-- Records supplied --

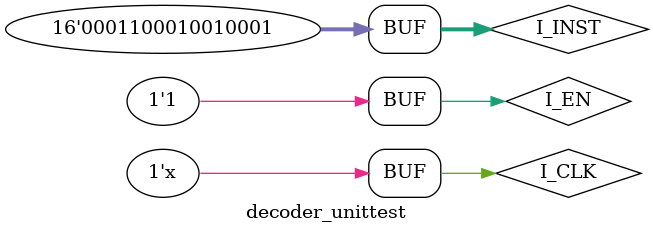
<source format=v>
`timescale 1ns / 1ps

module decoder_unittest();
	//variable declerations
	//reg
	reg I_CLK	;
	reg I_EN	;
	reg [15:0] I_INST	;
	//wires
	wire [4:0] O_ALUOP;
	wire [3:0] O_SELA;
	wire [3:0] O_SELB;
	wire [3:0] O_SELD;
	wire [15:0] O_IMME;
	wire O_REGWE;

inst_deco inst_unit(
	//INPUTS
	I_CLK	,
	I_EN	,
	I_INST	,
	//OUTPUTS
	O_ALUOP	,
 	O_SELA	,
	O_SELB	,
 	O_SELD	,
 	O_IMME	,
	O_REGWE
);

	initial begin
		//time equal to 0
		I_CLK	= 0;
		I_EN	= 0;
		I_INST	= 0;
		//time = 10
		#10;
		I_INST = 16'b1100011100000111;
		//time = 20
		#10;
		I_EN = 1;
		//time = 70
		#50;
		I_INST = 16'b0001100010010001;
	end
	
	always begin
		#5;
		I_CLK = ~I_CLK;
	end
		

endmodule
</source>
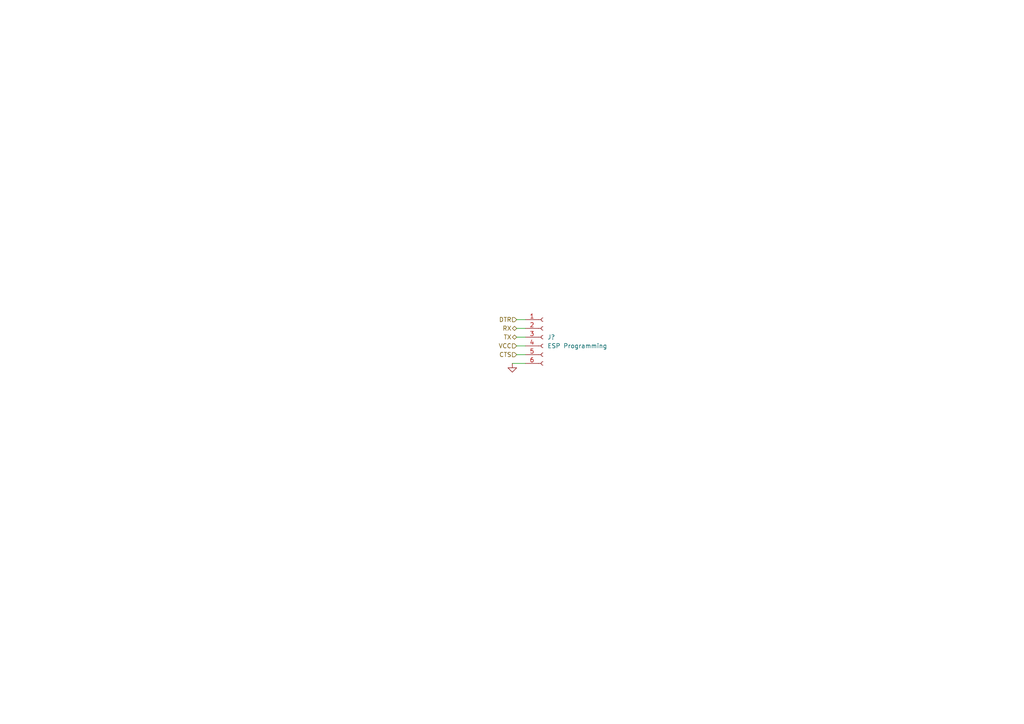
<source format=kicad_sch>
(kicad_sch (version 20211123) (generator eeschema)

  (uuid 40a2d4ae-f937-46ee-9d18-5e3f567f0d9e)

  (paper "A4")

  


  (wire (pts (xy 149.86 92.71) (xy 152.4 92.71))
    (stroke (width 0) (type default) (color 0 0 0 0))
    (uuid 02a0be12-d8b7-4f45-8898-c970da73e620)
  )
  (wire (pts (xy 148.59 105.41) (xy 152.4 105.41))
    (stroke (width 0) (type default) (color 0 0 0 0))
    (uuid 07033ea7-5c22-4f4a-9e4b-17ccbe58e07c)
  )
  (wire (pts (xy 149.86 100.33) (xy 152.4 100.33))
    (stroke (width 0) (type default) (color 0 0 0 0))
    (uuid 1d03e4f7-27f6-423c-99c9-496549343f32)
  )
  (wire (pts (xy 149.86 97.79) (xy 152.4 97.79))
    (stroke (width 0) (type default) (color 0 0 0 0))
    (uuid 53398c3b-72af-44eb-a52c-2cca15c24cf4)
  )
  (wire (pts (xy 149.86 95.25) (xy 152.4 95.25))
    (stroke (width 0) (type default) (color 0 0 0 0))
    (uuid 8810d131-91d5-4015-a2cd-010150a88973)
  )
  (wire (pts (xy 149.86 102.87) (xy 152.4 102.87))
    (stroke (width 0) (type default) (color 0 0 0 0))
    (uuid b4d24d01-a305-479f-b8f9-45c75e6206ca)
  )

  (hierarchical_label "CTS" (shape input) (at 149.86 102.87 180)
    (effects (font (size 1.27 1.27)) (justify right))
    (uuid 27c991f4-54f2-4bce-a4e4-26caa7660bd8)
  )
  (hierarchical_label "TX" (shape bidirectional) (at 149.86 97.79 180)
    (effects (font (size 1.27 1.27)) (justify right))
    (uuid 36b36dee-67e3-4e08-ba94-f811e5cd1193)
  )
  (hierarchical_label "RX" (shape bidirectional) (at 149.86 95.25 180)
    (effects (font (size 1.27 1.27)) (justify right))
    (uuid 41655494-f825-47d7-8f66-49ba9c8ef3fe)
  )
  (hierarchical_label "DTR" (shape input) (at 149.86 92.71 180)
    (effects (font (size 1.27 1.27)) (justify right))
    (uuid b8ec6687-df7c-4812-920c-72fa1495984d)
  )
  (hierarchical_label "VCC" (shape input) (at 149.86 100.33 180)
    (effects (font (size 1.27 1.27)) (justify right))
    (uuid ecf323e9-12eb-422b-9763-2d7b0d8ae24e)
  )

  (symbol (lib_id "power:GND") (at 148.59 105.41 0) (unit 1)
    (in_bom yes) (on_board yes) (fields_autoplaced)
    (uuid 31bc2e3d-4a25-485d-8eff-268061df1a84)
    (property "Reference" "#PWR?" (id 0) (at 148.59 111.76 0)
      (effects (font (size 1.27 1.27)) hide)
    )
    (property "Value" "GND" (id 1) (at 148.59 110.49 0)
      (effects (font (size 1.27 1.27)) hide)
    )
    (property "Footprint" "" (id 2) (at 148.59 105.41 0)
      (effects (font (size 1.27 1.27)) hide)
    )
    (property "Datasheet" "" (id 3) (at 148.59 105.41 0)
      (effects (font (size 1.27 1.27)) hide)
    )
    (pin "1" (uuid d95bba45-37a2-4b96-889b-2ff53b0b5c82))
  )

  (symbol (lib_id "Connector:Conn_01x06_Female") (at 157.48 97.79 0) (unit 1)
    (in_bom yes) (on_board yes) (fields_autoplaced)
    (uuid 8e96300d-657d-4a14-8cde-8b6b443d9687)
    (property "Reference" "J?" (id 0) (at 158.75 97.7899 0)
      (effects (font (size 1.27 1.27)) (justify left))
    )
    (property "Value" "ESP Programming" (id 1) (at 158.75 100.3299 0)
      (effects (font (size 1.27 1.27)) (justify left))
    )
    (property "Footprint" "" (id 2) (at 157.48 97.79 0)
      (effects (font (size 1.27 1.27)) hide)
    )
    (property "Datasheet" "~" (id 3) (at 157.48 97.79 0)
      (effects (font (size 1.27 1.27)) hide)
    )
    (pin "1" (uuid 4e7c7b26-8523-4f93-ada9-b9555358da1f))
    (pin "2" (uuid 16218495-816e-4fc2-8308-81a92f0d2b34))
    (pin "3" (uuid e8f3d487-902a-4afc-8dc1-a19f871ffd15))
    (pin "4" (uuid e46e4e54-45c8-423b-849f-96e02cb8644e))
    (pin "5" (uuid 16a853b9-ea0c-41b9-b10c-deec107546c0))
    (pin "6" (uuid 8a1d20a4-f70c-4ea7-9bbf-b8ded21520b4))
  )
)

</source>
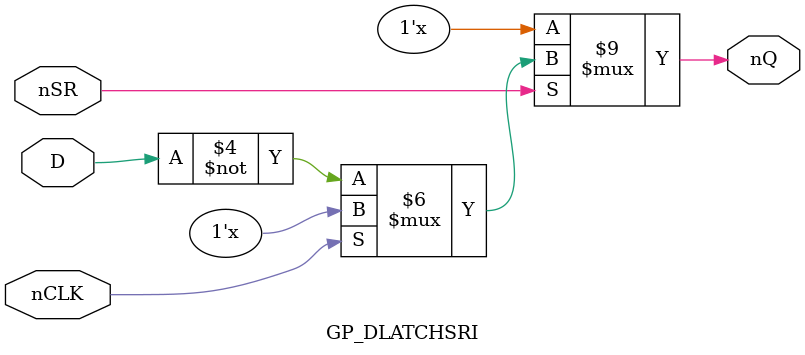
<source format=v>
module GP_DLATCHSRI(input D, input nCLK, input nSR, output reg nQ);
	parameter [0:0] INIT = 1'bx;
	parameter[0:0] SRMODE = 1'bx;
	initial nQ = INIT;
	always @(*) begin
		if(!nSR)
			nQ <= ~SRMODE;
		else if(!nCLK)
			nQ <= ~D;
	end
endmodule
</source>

-- Description of the task --
Pictures within the entries must not be reproduced; everything else is to be restated verbatim.

-- Solution to this task --
<source format=v>
`timescale 1ns / 1ps

module decoder_unittest();
	//variable declerations
	//reg
	reg I_CLK	;
	reg I_EN	;
	reg [15:0] I_INST	;
	//wires
	wire [4:0] O_ALUOP;
	wire [3:0] O_SELA;
	wire [3:0] O_SELB;
	wire [3:0] O_SELD;
	wire [15:0] O_IMME;
	wire O_REGWE;

inst_deco inst_unit(
	//INPUTS
	I_CLK	,
	I_EN	,
	I_INST	,
	//OUTPUTS
	O_ALUOP	,
 	O_SELA	,
	O_SELB	,
 	O_SELD	,
 	O_IMME	,
	O_REGWE
);

	initial begin
		//time equal to 0
		I_CLK	= 0;
		I_EN	= 0;
		I_INST	= 0;
		//time = 10
		#10;
		I_INST = 16'b1100011100000111;
		//time = 20
		#10;
		I_EN = 1;
		//time = 70
		#50;
		I_INST = 16'b0001100010010001;
	end
	
	always begin
		#5;
		I_CLK = ~I_CLK;
	end
		

endmodule
</source>
<source format=kicad_sch>
(kicad_sch (version 20211123) (generator eeschema)

  (uuid 40a2d4ae-f937-46ee-9d18-5e3f567f0d9e)

  (paper "A4")

  


  (wire (pts (xy 149.86 92.71) (xy 152.4 92.71))
    (stroke (width 0) (type default) (color 0 0 0 0))
    (uuid 02a0be12-d8b7-4f45-8898-c970da73e620)
  )
  (wire (pts (xy 148.59 105.41) (xy 152.4 105.41))
    (stroke (width 0) (type default) (color 0 0 0 0))
    (uuid 07033ea7-5c22-4f4a-9e4b-17ccbe58e07c)
  )
  (wire (pts (xy 149.86 100.33) (xy 152.4 100.33))
    (stroke (width 0) (type default) (color 0 0 0 0))
    (uuid 1d03e4f7-27f6-423c-99c9-496549343f32)
  )
  (wire (pts (xy 149.86 97.79) (xy 152.4 97.79))
    (stroke (width 0) (type default) (color 0 0 0 0))
    (uuid 53398c3b-72af-44eb-a52c-2cca15c24cf4)
  )
  (wire (pts (xy 149.86 95.25) (xy 152.4 95.25))
    (stroke (width 0) (type default) (color 0 0 0 0))
    (uuid 8810d131-91d5-4015-a2cd-010150a88973)
  )
  (wire (pts (xy 149.86 102.87) (xy 152.4 102.87))
    (stroke (width 0) (type default) (color 0 0 0 0))
    (uuid b4d24d01-a305-479f-b8f9-45c75e6206ca)
  )

  (hierarchical_label "CTS" (shape input) (at 149.86 102.87 180)
    (effects (font (size 1.27 1.27)) (justify right))
    (uuid 27c991f4-54f2-4bce-a4e4-26caa7660bd8)
  )
  (hierarchical_label "TX" (shape bidirectional) (at 149.86 97.79 180)
    (effects (font (size 1.27 1.27)) (justify right))
    (uuid 36b36dee-67e3-4e08-ba94-f811e5cd1193)
  )
  (hierarchical_label "RX" (shape bidirectional) (at 149.86 95.25 180)
    (effects (font (size 1.27 1.27)) (justify right))
    (uuid 41655494-f825-47d7-8f66-49ba9c8ef3fe)
  )
  (hierarchical_label "DTR" (shape input) (at 149.86 92.71 180)
    (effects (font (size 1.27 1.27)) (justify right))
    (uuid b8ec6687-df7c-4812-920c-72fa1495984d)
  )
  (hierarchical_label "VCC" (shape input) (at 149.86 100.33 180)
    (effects (font (size 1.27 1.27)) (justify right))
    (uuid ecf323e9-12eb-422b-9763-2d7b0d8ae24e)
  )

  (symbol (lib_id "power:GND") (at 148.59 105.41 0) (unit 1)
    (in_bom yes) (on_board yes) (fields_autoplaced)
    (uuid 31bc2e3d-4a25-485d-8eff-268061df1a84)
    (property "Reference" "#PWR?" (id 0) (at 148.59 111.76 0)
      (effects (font (size 1.27 1.27)) hide)
    )
    (property "Value" "GND" (id 1) (at 148.59 110.49 0)
      (effects (font (size 1.27 1.27)) hide)
    )
    (property "Footprint" "" (id 2) (at 148.59 105.41 0)
      (effects (font (size 1.27 1.27)) hide)
    )
    (property "Datasheet" "" (id 3) (at 148.59 105.41 0)
      (effects (font (size 1.27 1.27)) hide)
    )
    (pin "1" (uuid d95bba45-37a2-4b96-889b-2ff53b0b5c82))
  )

  (symbol (lib_id "Connector:Conn_01x06_Female") (at 157.48 97.79 0) (unit 1)
    (in_bom yes) (on_board yes) (fields_autoplaced)
    (uuid 8e96300d-657d-4a14-8cde-8b6b443d9687)
    (property "Reference" "J?" (id 0) (at 158.75 97.7899 0)
      (effects (font (size 1.27 1.27)) (justify left))
    )
    (property "Value" "ESP Programming" (id 1) (at 158.75 100.3299 0)
      (effects (font (size 1.27 1.27)) (justify left))
    )
    (property "Footprint" "" (id 2) (at 157.48 97.79 0)
      (effects (font (size 1.27 1.27)) hide)
    )
    (property "Datasheet" "~" (id 3) (at 157.48 97.79 0)
      (effects (font (size 1.27 1.27)) hide)
    )
    (pin "1" (uuid 4e7c7b26-8523-4f93-ada9-b9555358da1f))
    (pin "2" (uuid 16218495-816e-4fc2-8308-81a92f0d2b34))
    (pin "3" (uuid e8f3d487-902a-4afc-8dc1-a19f871ffd15))
    (pin "4" (uuid e46e4e54-45c8-423b-849f-96e02cb8644e))
    (pin "5" (uuid 16a853b9-ea0c-41b9-b10c-deec107546c0))
    (pin "6" (uuid 8a1d20a4-f70c-4ea7-9bbf-b8ded21520b4))
  )
)

</source>
<source format=v>
module GP_DLATCHSRI(input D, input nCLK, input nSR, output reg nQ);
	parameter [0:0] INIT = 1'bx;
	parameter[0:0] SRMODE = 1'bx;
	initial nQ = INIT;
	always @(*) begin
		if(!nSR)
			nQ <= ~SRMODE;
		else if(!nCLK)
			nQ <= ~D;
	end
endmodule
</source>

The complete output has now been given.